[Source data]
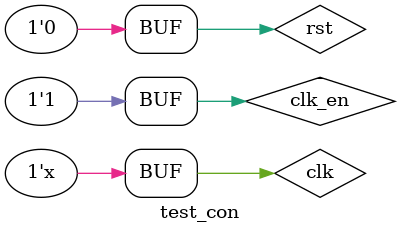
<source format=v>
`timescale 1ns / 1ps


module test_con;

	// Inputs
	reg clk;
	reg rst;
	reg clk_en;

	// Outputs
	wire [3:0] sal;

	// Instantiate the Unit Under Test (UUT)
	contador_BCD uut (
		.clk(clk), 
		.rst(rst), 
		.clk_en(clk_en), 
		.sal(sal)
	);
	always 
		#10 clk=~clk;

	initial begin
		// Initialize Inputs
		clk = 0;
		rst = 0;
		clk_en = 0;

		// Wait 100 ns for global reset to finish
		#100;
		#10 clk_en =1;
		#150 rst=1;
		#25 rst=0;
		
        
		// Add stimulus here

	end
      
endmodule


</source>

[About this task]
Repeat every record above exactly. The pictures do not belong in the copy.

[Answer section]
<source format=v>
`timescale 1ns / 1ps


module test_con;

	// Inputs
	reg clk;
	reg rst;
	reg clk_en;

	// Outputs
	wire [3:0] sal;

	// Instantiate the Unit Under Test (UUT)
	contador_BCD uut (
		.clk(clk), 
		.rst(rst), 
		.clk_en(clk_en), 
		.sal(sal)
	);
	always 
		#10 clk=~clk;

	initial begin
		// Initialize Inputs
		clk = 0;
		rst = 0;
		clk_en = 0;

		// Wait 100 ns for global reset to finish
		#100;
		#10 clk_en =1;
		#150 rst=1;
		#25 rst=0;
		
        
		// Add stimulus here

	end
      
endmodule


</source>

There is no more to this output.